Dear colleague,
Another thing my students often do when setting goals earlier on in the semester is say that their goal (or Wish in WOOP parlance) is to improve their grades and their Plan is to work harder.
“Working harder,” I tell them, “is a terrific recipe for being anxious and getting down on yourself. I'm not sharing this with you as my opinion. I'm sharing this with you as someone who has seen hundreds and hundreds of students decide that what they'll do to improve themselves is ‘work harder.' I've seen what it leads to: increased anxiety and decreased levels of self-satisfaction and confidence. Why do you think that is?”
What I'm trying to get them to — and sometimes I have to just tell them after they offer a few off-the-mark guesses — is that “work harder” is a vague and subjective plan.
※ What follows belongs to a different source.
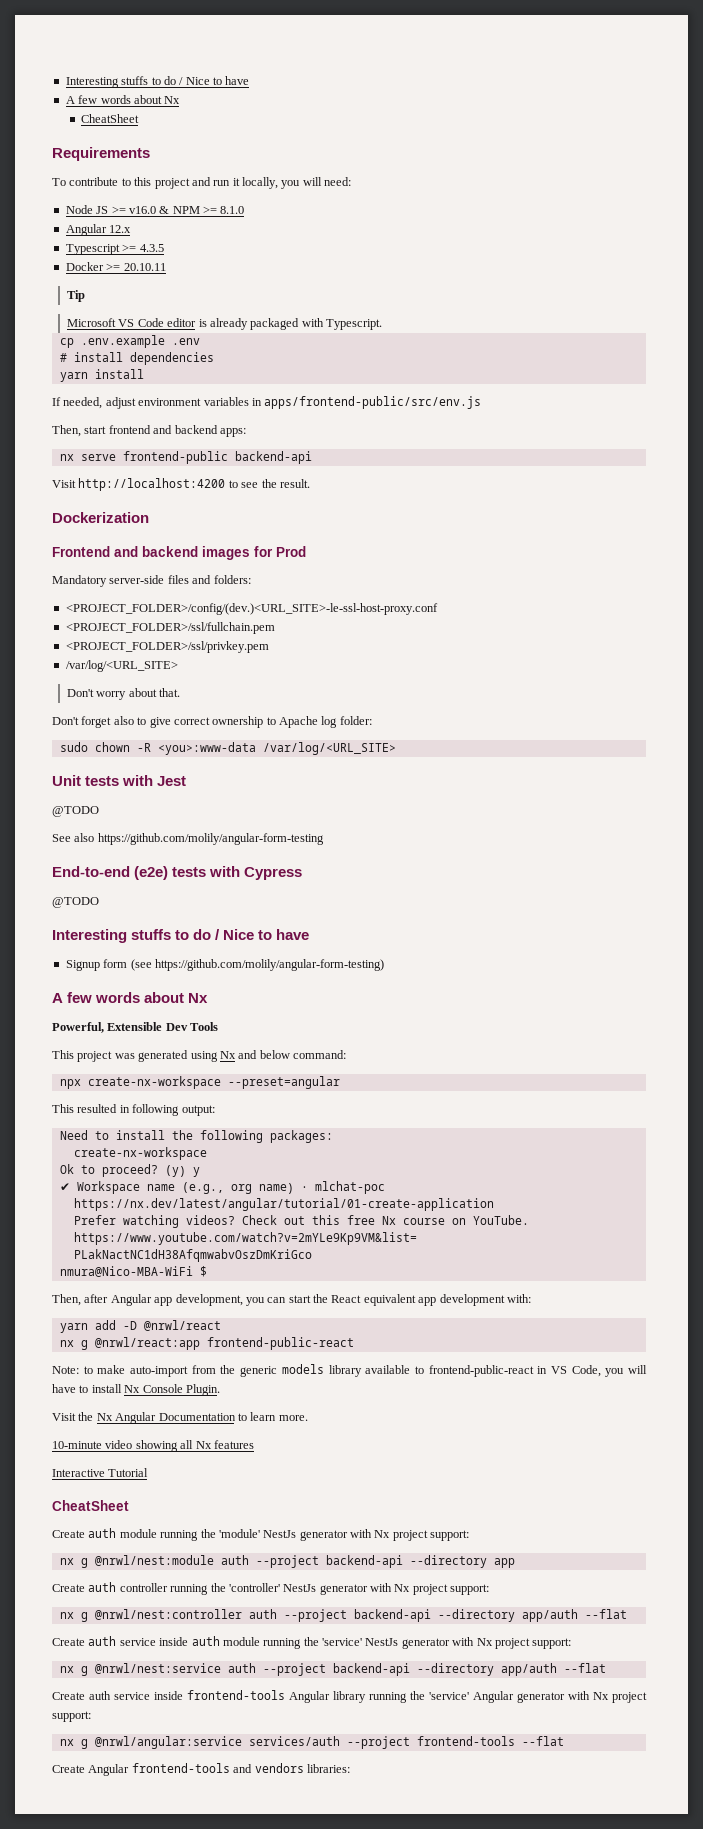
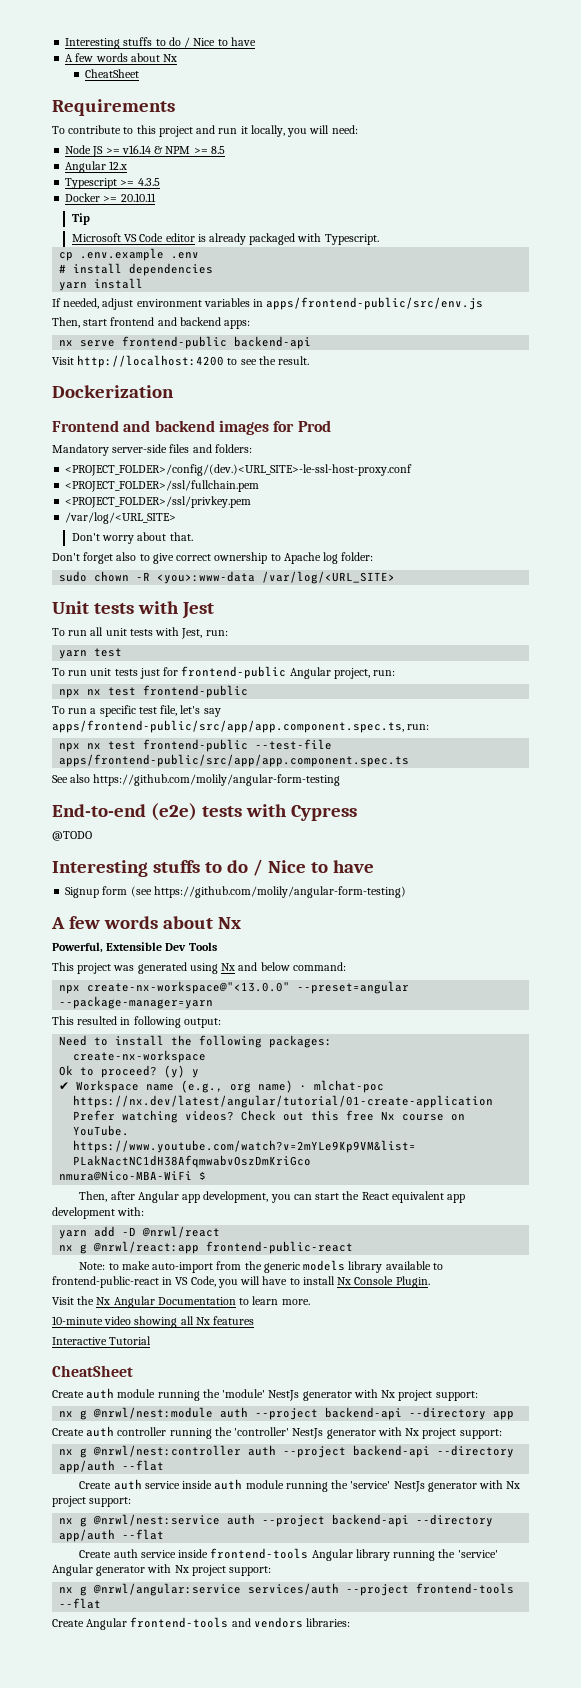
[128,206,156,214] v16.0 -> [121,145,151,154] v16.14
[220,206,245,214] 8.1.0 -> [210,146,225,154] 8.5
[52,806,99,817] @TODO -> [52,627,228,639] [59,648,123,659] [52,666,396,679] [59,685,249,698] [52,705,221,717] [52,720,430,733] [59,739,333,752] [59,754,410,767] To run all unit tests with Jest, run: // yarn test // To run unit tests just for frontend-public Angular project, run: // npx nx test frontend-public // To run a specific test file, let's say apps/frontend-public/src/app/app.component.spec.ts, run: // npx nx test frontend-public --test-file apps/frontend-public/src/app/app.component.spec.ts
[87,1076,221,1089] create-nx-workspace -> [87,981,291,994] create-nx-workspace@"<13.0.0"
(340, 1082) none -> [59,996,214,1009] --package-manager=yarn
If I set my goal to “improve my grades” by the end of the month by “working harder,” how am I going to measure, in the midst of working toward that goal, whether or not I am on the path?
It reminds me of the whole lead/lag indicator idea from The Four Disciplines of Execution I learned about some years ago.
- A lag indicator is a final measurement of success. Student achievement scores are a perfect (and terrible) example. Students flourishing long-term would be a perfect (and great) example. They are lag indicators because you get these measurements once the work is done, once the verdict is in. Once you get them, it's too late to do anything, but they do let you know if you've been successful.
- A lead indicator is a measurement of the kinds of things that lead to the lag indicator results you're after. For you and me in our classrooms, counting the number of articles our students read, the number of provisional writing pieces they produce, the number of times we've led them through effective retrieval practice exercises — these are lead indicators of the in-semester lag indicators we're after (more knowledgeable readers, more proficient writers, better results on summative assessments).
So “working harder” has the makings of a lead indicator, except it's horribly vague.
Much better, then, to guide students toward specific things that “working harder” looks like, such as:
- 2x per week, I'm going to quiz myself with the study guide for 25 minutes.
- 5x per week, I'm going to check my class progress on PowerSchool and see whether I'm turning my assignments in; when I've missed one, I'm going to figure out how to make that right.
These are very basic examples, but they are massive improvements on the ever-onerous expectation that my success depends on me “working harder.” Though many of my students could very well benefit from working harder, they'll benefit much more from being clear on what hard work looks like and finding ways to measure and keep track of that.